Please see INSTALL.md



The our datasets are available in SMILES format to generate images

Download form "dataset"

User cdk/src/main/java/GenerateBatchimage to generate the images
User Binary_images to generate binary images

Saving binary images to "Data/500wan/500wanBinarizationPNG/"

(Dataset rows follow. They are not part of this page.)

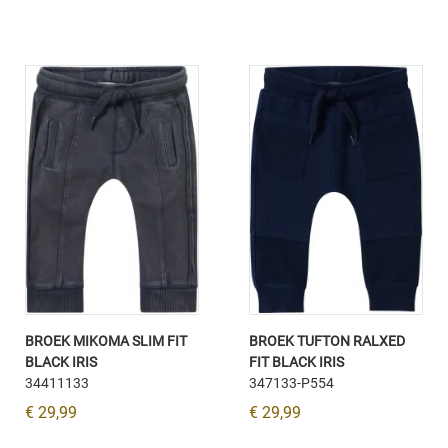
BROEK MIKOMA SLIM FIT
BROEK TUFTON RALXED
BLACK IRIS
FIT BLACK IRIS
34411133
347133-P554
€ 29,99
€ 29,99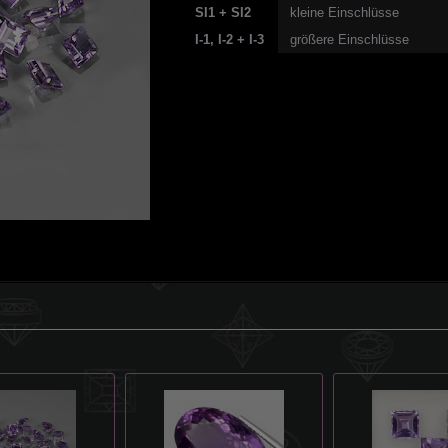
SI1 + SI2
kleine Einschlüsse
I-1, I-2 + I-3
größere Einschlüsse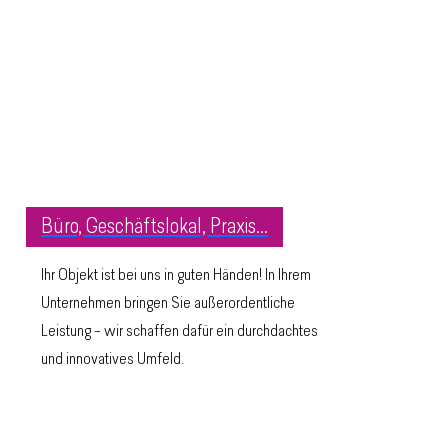
Büro, Geschäftslokal, Praxis...
Ihr Objekt ist bei uns in guten Händen! In Ihrem
Unternehmen bringen Sie außerordentliche
Leistung – wir schaffen dafür ein durchdachtes
und innovatives Umfeld.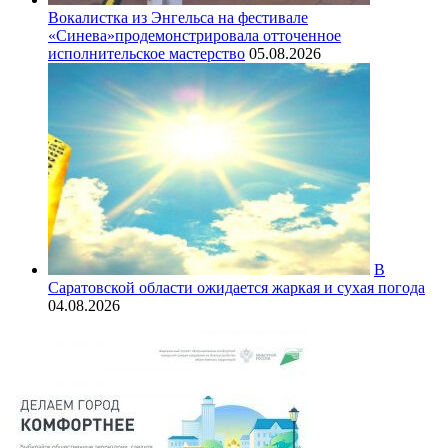
Вокалистка из Энгельса на фестивале
«Синева»продемонстрировала отточенное
исполнительское мастерство
05.08.2026
В
Саратовской области ожидается жаркая и сухая погода
04.08.2026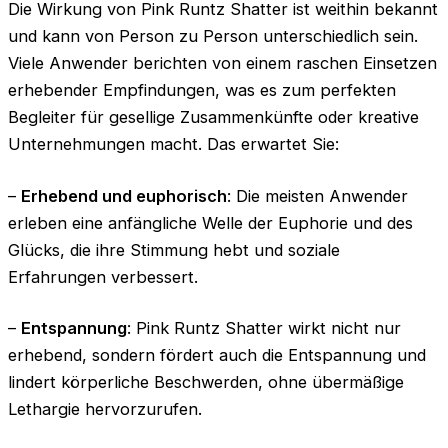
Die Wirkung von Pink Runtz Shatter ist weithin bekannt
und kann von Person zu Person unterschiedlich sein.
Viele Anwender berichten von einem raschen Einsetzen
erhebender Empfindungen, was es zum perfekten
Begleiter für gesellige Zusammenkünfte oder kreative
Unternehmungen macht. Das erwartet Sie:
–
Erhebend und euphorisch
: Die meisten Anwender
erleben eine anfängliche Welle der Euphorie und des
Glücks, die ihre Stimmung hebt und soziale
Erfahrungen verbessert.
–
Entspannung
: Pink Runtz Shatter wirkt nicht nur
erhebend, sondern fördert auch die Entspannung und
lindert körperliche Beschwerden, ohne übermäßige
Lethargie hervorzurufen.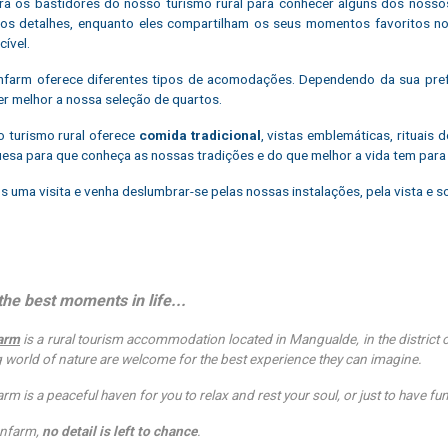
a os bastidores do nosso turismo rural para conhecer alguns dos nosso
aos detalhes, enquanto eles compartilham os seus momentos favoritos n
cível.
farm oferece diferentes tipos de acomodações. Dependendo da sua pref
r melhor a nossa seleção de quartos.
 turismo rural oferece
comida tradicional
, vistas emblemáticas, rituais 
esa para que conheça as nossas tradições e do que melhor a vida tem para 
s uma visita e venha deslumbrar-se pelas nossas instalações, pela vista e 
the best moments in life...
arm
is a rural tourism accommodation located in Mangualde, in the district of
g world of nature are welcome for the best experience they can imagine.
m is a peaceful haven for you to relax and rest your soul, or just to have fun
enfarm,
no detail is left to chance
.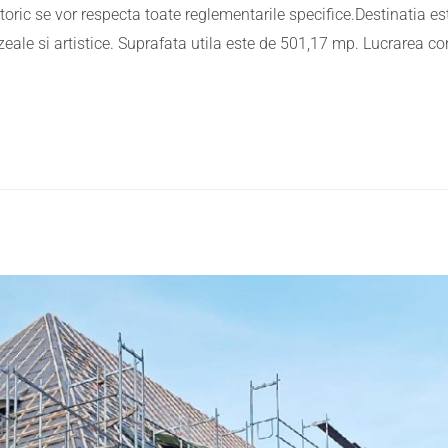
ric se vor respecta toate reglementarile specifice.Destinatia este
zeale si artistice. Suprafata utila este de 501,17 mp. Lucrarea con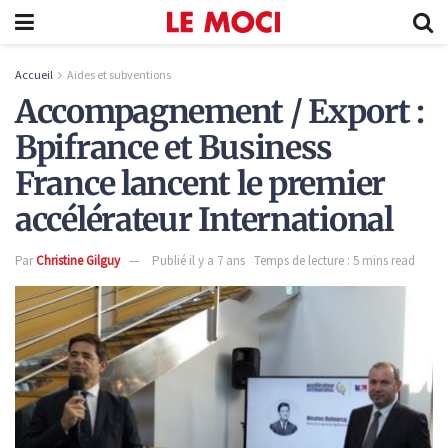
Accueil
Aides et subventions
Accompagnement / Export :
Bpifrance et Business
France lancent le premier
accélérateur International
Par
Christine Gilguy
Publié il y a 7 ans
Temps de lecture : 5 mins read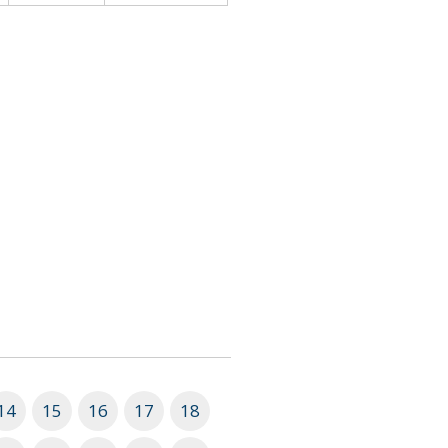
14
15
16
17
18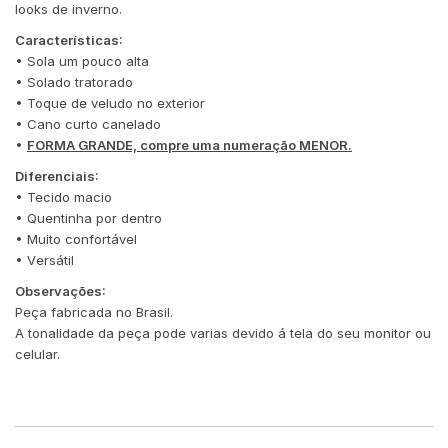
looks de inverno.
Características:
• Sola um pouco alta
• Solado tratorado
• Toque de veludo no exterior
• Cano curto canelado
•
FORMA GRANDE, compre uma numeração MENOR.
Diferenciais:
• Tecido macio
• Quentinha por dentro
• Muito confortável
• Versátil
Observações:
Peça fabricada no Brasil.
A tonalidade da peça pode varias devido á tela do seu monitor ou
celular.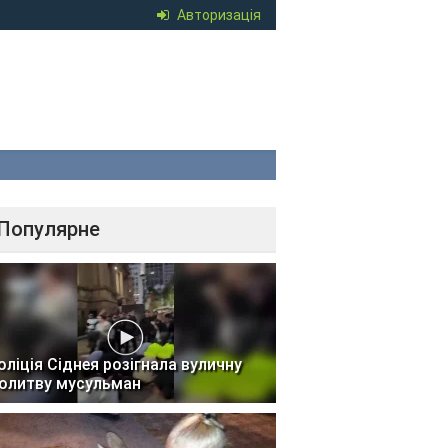
Авторизація
Популярне
оліція Сіднея розігнала вуличну
олитву мусульман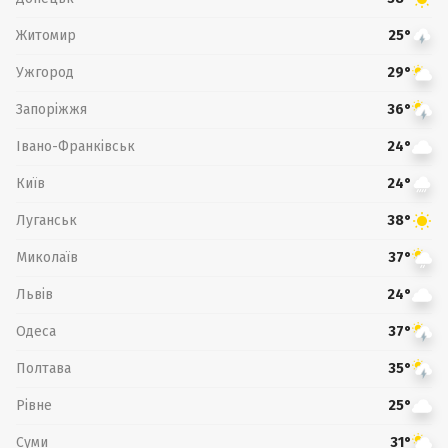
Житомир
25°
Ужгород
29°
Запоріжжя
36°
Івано-Франківськ
24°
Київ
24°
Луганськ
38°
Миколаїв
37°
Львів
24°
Одеса
37°
Полтава
35°
Рівне
25°
Суми
31°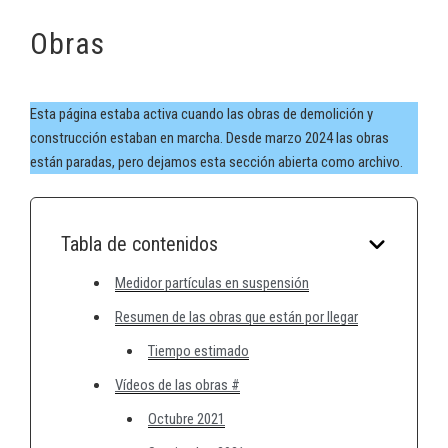
Obras
Esta página estaba activa cuando las obras de demolición y
construcción estaban en marcha. Desde marzo 2024 las obras
están paradas, pero dejamos esta sección abierta como archivo.
Tabla de contenidos
Medidor partículas en suspensión
Resumen de las obras que están por llegar
Tiempo estimado
Vídeos de las obras #
Octubre 2021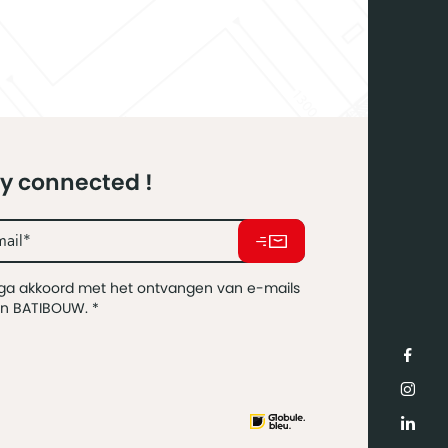
y connected !
 ga akkoord met het ontvangen van e-mails
an BATIBOUW.
*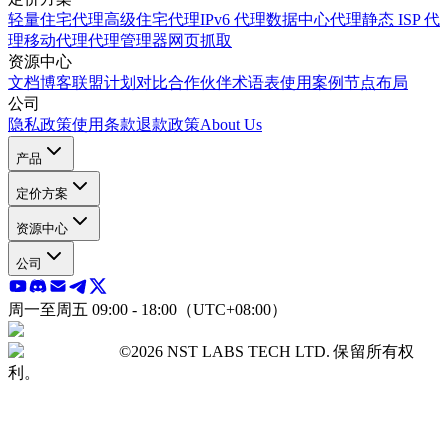
轻量住宅代理
高级住宅代理
IPv6 代理
数据中心代理
静态 ISP 代
理
移动代理
代理管理器
网页抓取
资源中心
文档
博客
联盟计划
对比
合作伙伴
术语表
使用案例
节点布局
公司
隐私政策
使用条款
退款政策
About Us
产品
定价方案
资源中心
公司
周一至周五 09:00 - 18:00（UTC+08:00）
©2026 NST LABS TECH LTD. 保留所有权
利。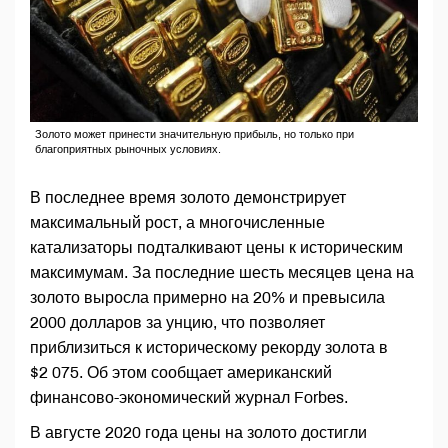
Золото может принести значительную прибыль, но только при
благоприятных рыночных условиях.
В последнее время золото демонстрирует
максимальный рост, а многочисленные
катализаторы подталкивают цены к историческим
максимумам. За последние шесть месяцев цена на
золото выросла примерно на 20% и превысила
2000 долларов за унцию, что позволяет
приблизиться к историческому рекорду золота в
$2 075. Об этом сообщает американский
финансово-экономический журнал Forbes.
В августе 2020 года цены на золото достигли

download form https://www.kaggle.com/gogogogo11/datasetlabel

The directory Data should look like:

├── 500wan
│   ├── 500wanBinarizationPNG
│   ├── 500wan_shuffle_DeepSMILES_test_category_0.pkl
│   ├── 500wan_shuffle_DeepSMILES_test_category_1.pkl
│   ├── 500wan_shuffle_DeepSMILES_test_category_2.pkl
│   ├── 500wan_shuffle_DeepSMILES_test_category_3.pkl
│   ├── 500wan_shuffle_DeepSMILES_test_length_0.pkl
│   ├── 500wan_shuffle_DeepSMILES_test_length_1.pkl
│   ├── 500wan_shuffle_DeepSMILES_test_length_2.pkl
│   ├── 500wan_shuffle_DeepSMILES_test_length_3.pkl
│   ├── 500wan_shuffle_DeepSMILES_test.pkl
│   ├── 500wan_shuffle_DeepSMILES_train.pkl
│   ├── 500wan_shuffle_DeepSMILES_val.pkl
│   ├── 500wan_shuffle_DeepSMILES_word_map

Trained models

Name Accuracy Tanimoto Model
Swin Transformer(ce loss) 0.9736 0.9965 https://www.kaggle.com/gogogogo11/moedel
ResNet-50 0.8917 0.9879 https://www.kaggle.com/gogogogo11/moedel
EfficientNet-B3 0.8670 0.9846 https://www.kaggle.com/gogogogo11/moedel
Swin Transformer(focal loss) 0.9858 0.9977 https://www.kaggle.com/gogogogo11/moedel

Train model

this is a example for Swin-transformer-celoss
cd model/Swin-transformer-celoss
CUDA_VISIBLE_DEVICES="0,1,2,3" python -m torch.distributed.launch --nproc_per_node 4 --master_port 29500 main.py   --resume <checkpoint-file> 

Eval model

this is a example for Swin-transformer-celoss
cd model/Swin-transformer-celoss
CUDA_VISIBLE_DEVICES="0" python -m torch.distributed.launch --nproc_per_node 1 --master_port 29500 main.py --eval  --resume <checkpoint-file> --test_dir <label-file>

How to run the Swin Transformer (focal loss) model on images

  • Copy swin_transform_focalloss.pth to model/Swin-transformer-focalloss/
  • cd model/Swin-transformer-focalloss/
  • Run python run_ocsr_on_images.py --data-path ./path/of/directory/with/images
  • The script runs the Swin Transformer model on all images in the given directory and saves the results in smiles_output.tsv in the same directory. Each line of the output file contains the image file name and the SMILES representation of the depicted molecule.